(WORK TO COMPLETE)
Update everything from the start of the listing down to the line containing "order: Aquifoliales" by replacing "common name" with "vernacular name", and leave everything else unchanged. Return those lines in full.

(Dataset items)
====
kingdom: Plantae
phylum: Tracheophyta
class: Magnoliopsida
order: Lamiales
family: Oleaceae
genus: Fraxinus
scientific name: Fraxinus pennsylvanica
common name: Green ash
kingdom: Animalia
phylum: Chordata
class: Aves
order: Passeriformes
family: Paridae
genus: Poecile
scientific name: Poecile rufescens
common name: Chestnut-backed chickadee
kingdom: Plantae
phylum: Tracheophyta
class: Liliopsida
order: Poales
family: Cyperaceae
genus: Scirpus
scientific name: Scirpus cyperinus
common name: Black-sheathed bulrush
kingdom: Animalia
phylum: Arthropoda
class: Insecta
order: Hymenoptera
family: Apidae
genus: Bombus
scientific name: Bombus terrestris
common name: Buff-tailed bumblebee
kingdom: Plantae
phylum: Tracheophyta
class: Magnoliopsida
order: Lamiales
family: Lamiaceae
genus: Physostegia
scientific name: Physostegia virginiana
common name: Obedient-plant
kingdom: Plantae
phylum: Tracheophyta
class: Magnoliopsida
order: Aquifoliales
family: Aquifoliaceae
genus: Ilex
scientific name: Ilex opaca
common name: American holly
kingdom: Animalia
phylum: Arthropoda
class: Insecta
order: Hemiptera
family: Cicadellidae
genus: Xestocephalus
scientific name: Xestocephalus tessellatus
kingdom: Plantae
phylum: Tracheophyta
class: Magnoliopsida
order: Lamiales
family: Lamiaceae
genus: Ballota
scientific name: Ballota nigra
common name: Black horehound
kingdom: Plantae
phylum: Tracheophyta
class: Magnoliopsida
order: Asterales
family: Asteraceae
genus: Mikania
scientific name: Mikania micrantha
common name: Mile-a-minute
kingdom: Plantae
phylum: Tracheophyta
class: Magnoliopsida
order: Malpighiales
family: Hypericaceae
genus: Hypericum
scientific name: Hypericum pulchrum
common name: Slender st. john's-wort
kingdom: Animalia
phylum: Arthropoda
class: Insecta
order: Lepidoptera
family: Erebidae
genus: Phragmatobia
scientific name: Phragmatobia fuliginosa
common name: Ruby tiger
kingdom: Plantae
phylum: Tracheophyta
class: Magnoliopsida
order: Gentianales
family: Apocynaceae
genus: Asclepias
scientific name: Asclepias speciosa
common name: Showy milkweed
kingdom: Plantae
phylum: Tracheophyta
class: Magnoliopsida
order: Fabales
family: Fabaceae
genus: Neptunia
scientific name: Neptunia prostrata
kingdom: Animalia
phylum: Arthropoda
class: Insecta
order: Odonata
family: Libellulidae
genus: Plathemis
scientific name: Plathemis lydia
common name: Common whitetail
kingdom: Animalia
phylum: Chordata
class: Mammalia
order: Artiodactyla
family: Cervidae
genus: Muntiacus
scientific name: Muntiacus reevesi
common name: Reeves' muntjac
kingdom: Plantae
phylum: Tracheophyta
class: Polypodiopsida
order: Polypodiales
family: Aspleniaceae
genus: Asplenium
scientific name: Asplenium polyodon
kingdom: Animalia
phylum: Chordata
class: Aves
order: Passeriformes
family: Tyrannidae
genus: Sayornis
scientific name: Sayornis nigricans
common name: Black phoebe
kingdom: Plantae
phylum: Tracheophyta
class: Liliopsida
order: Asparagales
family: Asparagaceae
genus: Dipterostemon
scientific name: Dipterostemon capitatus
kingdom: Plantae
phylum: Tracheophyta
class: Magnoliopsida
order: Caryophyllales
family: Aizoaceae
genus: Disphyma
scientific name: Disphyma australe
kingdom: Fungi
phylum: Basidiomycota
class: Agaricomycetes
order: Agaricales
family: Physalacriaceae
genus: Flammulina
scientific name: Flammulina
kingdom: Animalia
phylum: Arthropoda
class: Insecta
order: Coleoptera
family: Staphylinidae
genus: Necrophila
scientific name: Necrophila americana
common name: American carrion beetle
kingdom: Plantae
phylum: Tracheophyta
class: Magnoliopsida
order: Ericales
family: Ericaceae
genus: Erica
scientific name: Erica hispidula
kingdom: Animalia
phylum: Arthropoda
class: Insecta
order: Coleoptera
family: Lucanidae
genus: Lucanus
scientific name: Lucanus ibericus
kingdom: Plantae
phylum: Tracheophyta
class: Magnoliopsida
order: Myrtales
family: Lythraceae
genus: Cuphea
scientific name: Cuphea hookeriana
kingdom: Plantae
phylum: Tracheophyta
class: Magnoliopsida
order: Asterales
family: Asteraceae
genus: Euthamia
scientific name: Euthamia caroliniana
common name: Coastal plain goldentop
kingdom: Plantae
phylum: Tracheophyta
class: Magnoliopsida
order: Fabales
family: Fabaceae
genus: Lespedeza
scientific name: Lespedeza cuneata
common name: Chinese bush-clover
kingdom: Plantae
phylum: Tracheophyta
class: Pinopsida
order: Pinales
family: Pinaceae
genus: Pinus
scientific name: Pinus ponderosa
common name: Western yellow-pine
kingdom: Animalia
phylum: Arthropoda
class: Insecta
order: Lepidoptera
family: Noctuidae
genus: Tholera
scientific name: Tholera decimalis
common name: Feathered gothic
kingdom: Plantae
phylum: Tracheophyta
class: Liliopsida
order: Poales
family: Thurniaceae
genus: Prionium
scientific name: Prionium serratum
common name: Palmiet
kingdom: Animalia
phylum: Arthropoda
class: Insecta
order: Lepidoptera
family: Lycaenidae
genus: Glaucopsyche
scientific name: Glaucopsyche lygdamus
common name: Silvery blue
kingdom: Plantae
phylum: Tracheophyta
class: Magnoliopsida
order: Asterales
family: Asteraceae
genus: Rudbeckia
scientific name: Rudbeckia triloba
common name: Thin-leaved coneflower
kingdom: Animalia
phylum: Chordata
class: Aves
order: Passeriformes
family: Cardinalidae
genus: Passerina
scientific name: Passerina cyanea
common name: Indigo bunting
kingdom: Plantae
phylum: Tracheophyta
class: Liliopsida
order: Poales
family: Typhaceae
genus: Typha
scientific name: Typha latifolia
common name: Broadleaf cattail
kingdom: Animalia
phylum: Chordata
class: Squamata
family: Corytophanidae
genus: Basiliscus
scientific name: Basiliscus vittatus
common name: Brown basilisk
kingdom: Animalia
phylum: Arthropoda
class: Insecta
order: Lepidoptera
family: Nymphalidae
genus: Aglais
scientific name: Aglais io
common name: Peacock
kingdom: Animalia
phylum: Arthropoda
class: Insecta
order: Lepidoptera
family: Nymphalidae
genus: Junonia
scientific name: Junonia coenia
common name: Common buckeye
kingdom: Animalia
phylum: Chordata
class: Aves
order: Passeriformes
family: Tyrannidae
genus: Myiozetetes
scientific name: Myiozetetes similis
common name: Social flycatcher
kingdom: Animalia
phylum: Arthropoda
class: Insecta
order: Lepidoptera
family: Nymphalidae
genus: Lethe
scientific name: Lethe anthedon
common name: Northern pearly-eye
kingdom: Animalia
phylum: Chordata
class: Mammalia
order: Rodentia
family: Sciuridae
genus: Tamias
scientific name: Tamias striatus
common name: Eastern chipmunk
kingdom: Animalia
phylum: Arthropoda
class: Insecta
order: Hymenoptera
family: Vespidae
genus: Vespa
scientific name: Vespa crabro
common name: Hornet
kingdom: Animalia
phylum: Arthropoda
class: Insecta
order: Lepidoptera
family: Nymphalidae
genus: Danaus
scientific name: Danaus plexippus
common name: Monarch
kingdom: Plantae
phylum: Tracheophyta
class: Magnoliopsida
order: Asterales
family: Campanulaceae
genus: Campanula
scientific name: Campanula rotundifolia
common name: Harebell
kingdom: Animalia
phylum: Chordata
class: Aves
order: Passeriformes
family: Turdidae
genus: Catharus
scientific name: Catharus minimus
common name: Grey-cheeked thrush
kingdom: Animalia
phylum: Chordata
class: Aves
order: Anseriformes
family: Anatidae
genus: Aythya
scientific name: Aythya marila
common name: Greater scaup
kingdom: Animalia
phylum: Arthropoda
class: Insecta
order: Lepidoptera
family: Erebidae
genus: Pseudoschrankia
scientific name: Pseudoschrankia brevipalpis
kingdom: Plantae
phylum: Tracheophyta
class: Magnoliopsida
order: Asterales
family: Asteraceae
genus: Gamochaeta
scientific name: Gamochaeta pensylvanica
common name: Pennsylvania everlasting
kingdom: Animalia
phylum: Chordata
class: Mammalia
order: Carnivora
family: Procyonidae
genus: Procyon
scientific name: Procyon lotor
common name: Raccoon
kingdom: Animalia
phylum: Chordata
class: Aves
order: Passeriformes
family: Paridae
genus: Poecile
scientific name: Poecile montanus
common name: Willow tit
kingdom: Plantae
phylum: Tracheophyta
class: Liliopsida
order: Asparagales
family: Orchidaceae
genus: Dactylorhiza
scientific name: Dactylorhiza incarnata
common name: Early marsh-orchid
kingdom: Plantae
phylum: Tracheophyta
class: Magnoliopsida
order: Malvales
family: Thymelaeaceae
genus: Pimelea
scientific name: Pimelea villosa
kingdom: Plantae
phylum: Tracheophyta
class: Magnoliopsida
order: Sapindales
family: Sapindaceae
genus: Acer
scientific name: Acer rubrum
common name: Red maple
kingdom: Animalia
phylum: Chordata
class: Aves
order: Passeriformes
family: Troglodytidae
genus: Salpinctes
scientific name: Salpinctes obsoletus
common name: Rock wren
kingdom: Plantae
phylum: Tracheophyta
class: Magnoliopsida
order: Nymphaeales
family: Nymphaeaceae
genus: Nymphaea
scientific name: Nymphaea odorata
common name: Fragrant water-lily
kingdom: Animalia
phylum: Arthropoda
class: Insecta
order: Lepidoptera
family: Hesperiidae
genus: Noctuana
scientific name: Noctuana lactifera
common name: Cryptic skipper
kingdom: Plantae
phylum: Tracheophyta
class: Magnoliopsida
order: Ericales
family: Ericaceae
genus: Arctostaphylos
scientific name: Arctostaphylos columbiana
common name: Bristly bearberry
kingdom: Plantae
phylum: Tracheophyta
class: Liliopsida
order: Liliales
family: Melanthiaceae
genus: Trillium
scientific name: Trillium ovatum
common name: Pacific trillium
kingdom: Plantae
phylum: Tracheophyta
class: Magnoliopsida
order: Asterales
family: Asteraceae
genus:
====
(ANSWER TO THIS EXERCISE)
kingdom: Plantae
phylum: Tracheophyta
class: Magnoliopsida
order: Lamiales
family: Oleaceae
genus: Fraxinus
scientific name: Fraxinus pennsylvanica
vernacular name: Green ash
kingdom: Animalia
phylum: Chordata
class: Aves
order: Passeriformes
family: Paridae
genus: Poecile
scientific name: Poecile rufescens
vernacular name: Chestnut-backed chickadee
kingdom: Plantae
phylum: Tracheophyta
class: Liliopsida
order: Poales
family: Cyperaceae
genus: Scirpus
scientific name: Scirpus cyperinus
vernacular name: Black-sheathed bulrush
kingdom: Animalia
phylum: Arthropoda
class: Insecta
order: Hymenoptera
family: Apidae
genus: Bombus
scientific name: Bombus terrestris
vernacular name: Buff-tailed bumblebee
kingdom: Plantae
phylum: Tracheophyta
class: Magnoliopsida
order: Lamiales
family: Lamiaceae
genus: Physostegia
scientific name: Physostegia virginiana
vernacular name: Obedient-plant
kingdom: Plantae
phylum: Tracheophyta
class: Magnoliopsida
order: Aquifoliales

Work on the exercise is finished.